### Texte étudié ###

Les troubles sexuels dans le cadre de vécus de maladie chronique sont le plus souvent la résultante d’une interdépendance entre le biologique, le psychologique et le socioculturel.
Le remaniement de l’identité de soi peut en effet avoir un impact sur l’image de soi, la perception de son corps comme lieu de plaisir potentiel, la perception de soi comme sujet sexuel, désirant et désirable.
La dimension socioculturelle peut s’exercer par l’adhésion à de fausses croyances, comme de considérer ne pas être légitime à l’expression d’un désir sexuel quand on est malade ou partenaire d’une personne malade.
Elle peut également s’exprimer dans une difficulté à revoir les scripts de la sexualité dans le couple, en ne parvenant pas à envisager une sexualité en dehors de la pénétration par exemple.
Il est également important d’avoir en tête les interactions entre dysfonctions sexuelles et MC. La dysfonction peut être un symptôme sentinelle, comme dans le cas de la dysfonction érectile et des maladies cardiovasculaires.

###

Ce qu'il faut: Reprenez le texte sur les troubles sexuels liés à la maladie chronique et poursuivez-le après sa dernière phrase.

### Données affichées ###

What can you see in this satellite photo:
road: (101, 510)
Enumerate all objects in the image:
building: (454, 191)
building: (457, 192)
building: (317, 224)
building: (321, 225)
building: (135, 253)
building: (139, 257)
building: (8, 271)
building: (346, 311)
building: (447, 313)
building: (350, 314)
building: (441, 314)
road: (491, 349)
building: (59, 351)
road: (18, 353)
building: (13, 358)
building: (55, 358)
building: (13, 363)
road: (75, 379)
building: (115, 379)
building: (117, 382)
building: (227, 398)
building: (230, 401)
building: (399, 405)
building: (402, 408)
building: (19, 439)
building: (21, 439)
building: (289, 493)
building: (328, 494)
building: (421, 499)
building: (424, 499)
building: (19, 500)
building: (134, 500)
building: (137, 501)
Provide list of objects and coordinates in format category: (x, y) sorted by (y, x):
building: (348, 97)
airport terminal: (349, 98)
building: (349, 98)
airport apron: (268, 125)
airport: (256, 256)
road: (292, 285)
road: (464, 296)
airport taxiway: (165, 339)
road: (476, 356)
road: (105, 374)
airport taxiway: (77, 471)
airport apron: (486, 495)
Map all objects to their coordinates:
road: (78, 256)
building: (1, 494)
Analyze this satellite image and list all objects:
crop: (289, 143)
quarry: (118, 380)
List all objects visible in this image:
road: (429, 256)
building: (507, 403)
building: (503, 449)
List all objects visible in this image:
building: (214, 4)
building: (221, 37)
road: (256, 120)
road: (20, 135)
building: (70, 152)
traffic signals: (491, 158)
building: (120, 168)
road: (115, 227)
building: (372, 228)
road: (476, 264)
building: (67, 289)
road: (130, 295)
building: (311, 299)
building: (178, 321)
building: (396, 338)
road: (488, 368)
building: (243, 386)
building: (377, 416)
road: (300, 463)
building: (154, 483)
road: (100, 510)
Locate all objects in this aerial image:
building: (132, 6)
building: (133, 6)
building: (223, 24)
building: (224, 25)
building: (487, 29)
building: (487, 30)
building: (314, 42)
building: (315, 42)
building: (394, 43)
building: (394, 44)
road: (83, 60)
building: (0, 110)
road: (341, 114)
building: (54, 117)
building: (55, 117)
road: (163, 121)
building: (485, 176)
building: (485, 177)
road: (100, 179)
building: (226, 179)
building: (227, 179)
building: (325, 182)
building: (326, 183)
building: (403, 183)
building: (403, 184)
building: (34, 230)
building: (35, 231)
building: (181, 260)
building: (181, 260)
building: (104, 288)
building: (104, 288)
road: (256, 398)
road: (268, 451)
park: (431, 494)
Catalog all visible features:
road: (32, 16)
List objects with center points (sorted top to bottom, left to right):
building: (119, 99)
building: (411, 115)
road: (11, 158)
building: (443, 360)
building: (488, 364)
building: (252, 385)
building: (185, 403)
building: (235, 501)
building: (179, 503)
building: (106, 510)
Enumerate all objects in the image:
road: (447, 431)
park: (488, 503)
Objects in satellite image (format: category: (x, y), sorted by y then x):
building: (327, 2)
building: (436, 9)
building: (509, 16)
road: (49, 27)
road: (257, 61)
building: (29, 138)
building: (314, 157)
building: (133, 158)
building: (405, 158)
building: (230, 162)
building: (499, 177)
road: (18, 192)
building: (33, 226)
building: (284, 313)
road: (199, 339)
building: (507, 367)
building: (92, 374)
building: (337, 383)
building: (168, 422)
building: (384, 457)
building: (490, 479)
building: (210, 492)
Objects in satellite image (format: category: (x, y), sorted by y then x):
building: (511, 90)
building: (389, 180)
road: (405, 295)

###

Réponse ci-dessous:
Elle peut le plus souvent être secondaire au trouble, bien sûr, mais également entraîner la détérioration du vécu et de la prise en soins de la MC. En effet, en altérant la qualité de vie, le trouble sexuel peut être un élément œuvrant à un positionnement défensif vis-à-vis de la maladie, diminuant ainsi la capacité de l’individu à se saisir de celle-ci et de son parcours de soins. Elle peut également être la cause d’arrêt de traitement lorsque celui-ci est le désigné coupable d’une dysfonction sexuelle. C’est particulièrement le cas des pathologies psychiatriques, les traitements psychoactifs étant souvent pourvoyeurs de dysfonctions sexuelles.
Il est alors particulièrement important d’entendre et de permettre une prise en soins des troubles sexuels et, ce, afin de favoriser la qualité de vie de la personne mais également ses possibilités d’adhésion au traitement de la MC.
La.le partenaire, un élément important de l’accompagnement
Les études montrent une diminution de la satisfaction conjugale et de l’entente dans le couple en lien avec le vécu d’une MC. Celleci est d’autant plus importante en cas de dysfonction sexuelle associée. Si une bonne communication n’est pas établie sur la sexualité dans le couple, la dysfonction peut entraîner chez la.le patient.e une dévalorisation, de la honte, de la culpabilité, une angoisse de performance voire un évitement de la sexualité. Cette situation peut entraîner chez le.la partenaire de la frustration, des réactions négatives, de l’hostilité et alimenter le cercle vicieux de la dysfonction.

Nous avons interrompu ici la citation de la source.